MATERIALS PROVIDED below:

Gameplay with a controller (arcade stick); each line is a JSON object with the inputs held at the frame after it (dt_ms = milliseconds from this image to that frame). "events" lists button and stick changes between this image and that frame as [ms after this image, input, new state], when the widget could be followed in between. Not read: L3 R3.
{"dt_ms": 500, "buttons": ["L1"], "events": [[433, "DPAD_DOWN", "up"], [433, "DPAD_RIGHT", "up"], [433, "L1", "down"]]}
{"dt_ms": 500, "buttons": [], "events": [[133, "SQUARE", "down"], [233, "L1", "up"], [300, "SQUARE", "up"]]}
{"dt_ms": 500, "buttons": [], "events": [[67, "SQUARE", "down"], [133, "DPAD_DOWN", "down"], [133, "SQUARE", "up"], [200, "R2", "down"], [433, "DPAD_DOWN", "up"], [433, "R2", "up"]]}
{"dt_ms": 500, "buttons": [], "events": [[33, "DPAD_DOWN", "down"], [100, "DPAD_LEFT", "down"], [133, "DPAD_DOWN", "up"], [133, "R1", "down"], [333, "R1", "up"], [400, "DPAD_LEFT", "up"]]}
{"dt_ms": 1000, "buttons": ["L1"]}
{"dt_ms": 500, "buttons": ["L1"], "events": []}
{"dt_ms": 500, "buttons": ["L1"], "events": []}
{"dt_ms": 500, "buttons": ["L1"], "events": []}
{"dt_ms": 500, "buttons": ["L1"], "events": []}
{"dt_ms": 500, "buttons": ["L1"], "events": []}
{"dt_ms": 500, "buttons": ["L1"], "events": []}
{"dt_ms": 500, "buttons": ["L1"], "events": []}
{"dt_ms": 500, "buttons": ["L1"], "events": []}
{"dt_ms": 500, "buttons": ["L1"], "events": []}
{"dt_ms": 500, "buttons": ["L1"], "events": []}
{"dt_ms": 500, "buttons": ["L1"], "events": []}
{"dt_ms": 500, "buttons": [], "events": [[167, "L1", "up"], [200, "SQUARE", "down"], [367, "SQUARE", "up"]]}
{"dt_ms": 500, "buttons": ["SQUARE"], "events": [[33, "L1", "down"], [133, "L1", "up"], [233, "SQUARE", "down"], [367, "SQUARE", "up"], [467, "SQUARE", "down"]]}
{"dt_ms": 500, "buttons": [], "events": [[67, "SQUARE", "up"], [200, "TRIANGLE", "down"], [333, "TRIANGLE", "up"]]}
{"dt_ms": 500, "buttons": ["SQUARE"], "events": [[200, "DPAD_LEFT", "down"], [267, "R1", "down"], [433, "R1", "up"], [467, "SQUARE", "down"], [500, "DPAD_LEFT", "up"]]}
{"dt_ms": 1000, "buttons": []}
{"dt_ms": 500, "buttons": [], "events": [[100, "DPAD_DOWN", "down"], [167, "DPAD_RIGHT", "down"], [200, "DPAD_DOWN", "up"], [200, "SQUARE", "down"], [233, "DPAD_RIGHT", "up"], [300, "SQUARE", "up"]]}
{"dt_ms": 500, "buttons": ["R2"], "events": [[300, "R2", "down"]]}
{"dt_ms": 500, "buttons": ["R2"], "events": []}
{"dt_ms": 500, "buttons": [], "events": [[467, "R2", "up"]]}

End of MATERIALS PROVIDED.

§ GOAL OF THE EXERCISE:
For each record above, write it out again exactly.

§ RESPONSE FOR THIS EXERCISE:
Gameplay with a controller (arcade stick); each line is a JSON object with the inputs held at the frame after it (dt_ms = milliseconds from this image to that frame). "events" lists button and stick changes between this image and that frame as [ms after this image, input, new state], when the widget could be followed in between. Not read: L3 R3.
{"dt_ms": 500, "buttons": ["L1"], "events": [[433, "DPAD_DOWN", "up"], [433, "DPAD_RIGHT", "up"], [433, "L1", "down"]]}
{"dt_ms": 500, "buttons": [], "events": [[133, "SQUARE", "down"], [233, "L1", "up"], [300, "SQUARE", "up"]]}
{"dt_ms": 500, "buttons": [], "events": [[67, "SQUARE", "down"], [133, "DPAD_DOWN", "down"], [133, "SQUARE", "up"], [200, "R2", "down"], [433, "DPAD_DOWN", "up"], [433, "R2", "up"]]}
{"dt_ms": 500, "buttons": [], "events": [[33, "DPAD_DOWN", "down"], [100, "DPAD_LEFT", "down"], [133, "DPAD_DOWN", "up"], [133, "R1", "down"], [333, "R1", "up"], [400, "DPAD_LEFT", "up"]]}
{"dt_ms": 1000, "buttons": ["L1"]}
{"dt_ms": 500, "buttons": ["L1"], "events": []}
{"dt_ms": 500, "buttons": ["L1"], "events": []}
{"dt_ms": 500, "buttons": ["L1"], "events": []}
{"dt_ms": 500, "buttons": ["L1"], "events": []}
{"dt_ms": 500, "buttons": ["L1"], "events": []}
{"dt_ms": 500, "buttons": ["L1"], "events": []}
{"dt_ms": 500, "buttons": ["L1"], "events": []}
{"dt_ms": 500, "buttons": ["L1"], "events": []}
{"dt_ms": 500, "buttons": ["L1"], "events": []}
{"dt_ms": 500, "buttons": ["L1"], "events": []}
{"dt_ms": 500, "buttons": ["L1"], "events": []}
{"dt_ms": 500, "buttons": [], "events": [[167, "L1", "up"], [200, "SQUARE", "down"], [367, "SQUARE", "up"]]}
{"dt_ms": 500, "buttons": ["SQUARE"], "events": [[33, "L1", "down"], [133, "L1", "up"], [233, "SQUARE", "down"], [367, "SQUARE", "up"], [467, "SQUARE", "down"]]}
{"dt_ms": 500, "buttons": [], "events": [[67, "SQUARE", "up"], [200, "TRIANGLE", "down"], [333, "TRIANGLE", "up"]]}
{"dt_ms": 500, "buttons": ["SQUARE"], "events": [[200, "DPAD_LEFT", "down"], [267, "R1", "down"], [433, "R1", "up"], [467, "SQUARE", "down"], [500, "DPAD_LEFT", "up"]]}
{"dt_ms": 1000, "buttons": []}
{"dt_ms": 500, "buttons": [], "events": [[100, "DPAD_DOWN", "down"], [167, "DPAD_RIGHT", "down"], [200, "DPAD_DOWN", "up"], [200, "SQUARE", "down"], [233, "DPAD_RIGHT", "up"], [300, "SQUARE", "up"]]}
{"dt_ms": 500, "buttons": ["R2"], "events": [[300, "R2", "down"]]}
{"dt_ms": 500, "buttons": ["R2"], "events": []}
{"dt_ms": 500, "buttons": [], "events": [[467, "R2", "up"]]}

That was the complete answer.